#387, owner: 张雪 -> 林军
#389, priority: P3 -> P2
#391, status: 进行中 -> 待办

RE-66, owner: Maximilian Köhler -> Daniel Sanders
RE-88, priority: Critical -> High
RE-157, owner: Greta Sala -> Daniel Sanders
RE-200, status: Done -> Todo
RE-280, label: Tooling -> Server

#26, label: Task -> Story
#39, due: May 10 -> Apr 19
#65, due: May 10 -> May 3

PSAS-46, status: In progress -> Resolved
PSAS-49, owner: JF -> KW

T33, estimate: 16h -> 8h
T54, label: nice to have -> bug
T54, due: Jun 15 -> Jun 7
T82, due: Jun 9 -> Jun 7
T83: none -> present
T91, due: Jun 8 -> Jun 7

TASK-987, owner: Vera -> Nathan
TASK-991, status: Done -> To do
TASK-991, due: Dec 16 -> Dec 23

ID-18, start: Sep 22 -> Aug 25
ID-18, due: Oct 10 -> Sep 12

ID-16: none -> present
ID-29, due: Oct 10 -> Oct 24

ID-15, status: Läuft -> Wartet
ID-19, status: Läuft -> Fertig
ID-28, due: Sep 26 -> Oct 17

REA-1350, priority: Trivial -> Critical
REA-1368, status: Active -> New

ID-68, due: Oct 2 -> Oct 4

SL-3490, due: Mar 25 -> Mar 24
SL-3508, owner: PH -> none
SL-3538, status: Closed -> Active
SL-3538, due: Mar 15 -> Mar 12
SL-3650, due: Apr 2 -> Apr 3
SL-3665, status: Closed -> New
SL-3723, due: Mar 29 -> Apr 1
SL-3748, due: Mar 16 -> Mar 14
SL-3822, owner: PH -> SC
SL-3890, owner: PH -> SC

------------------------------------------------------------------------

**Task details**
Each record above should be returned exactly as written.

**Solution to this task**
#387, owner: 张雪 -> 林军
#389, priority: P3 -> P2
#391, status: 进行中 -> 待办

RE-66, owner: Maximilian Köhler -> Daniel Sanders
RE-88, priority: Critical -> High
RE-157, owner: Greta Sala -> Daniel Sanders
RE-200, status: Done -> Todo
RE-280, label: Tooling -> Server

#26, label: Task -> Story
#39, due: May 10 -> Apr 19
#65, due: May 10 -> May 3

PSAS-46, status: In progress -> Resolved
PSAS-49, owner: JF -> KW

T33, estimate: 16h -> 8h
T54, label: nice to have -> bug
T54, due: Jun 15 -> Jun 7
T82, due: Jun 9 -> Jun 7
T83: none -> present
T91, due: Jun 8 -> Jun 7

TASK-987, owner: Vera -> Nathan
TASK-991, status: Done -> To do
TASK-991, due: Dec 16 -> Dec 23

ID-18, start: Sep 22 -> Aug 25
ID-18, due: Oct 10 -> Sep 12

ID-16: none -> present
ID-29, due: Oct 10 -> Oct 24

ID-15, status: Läuft -> Wartet
ID-19, status: Läuft -> Fertig
ID-28, due: Sep 26 -> Oct 17

REA-1350, priority: Trivial -> Critical
REA-1368, status: Active -> New

ID-68, due: Oct 2 -> Oct 4

SL-3490, due: Mar 25 -> Mar 24
SL-3508, owner: PH -> none
SL-3538, status: Closed -> Active
SL-3538, due: Mar 15 -> Mar 12
SL-3650, due: Apr 2 -> Apr 3
SL-3665, status: Closed -> New
SL-3723, due: Mar 29 -> Apr 1
SL-3748, due: Mar 16 -> Mar 14
SL-3822, owner: PH -> SC
SL-3890, owner: PH -> SC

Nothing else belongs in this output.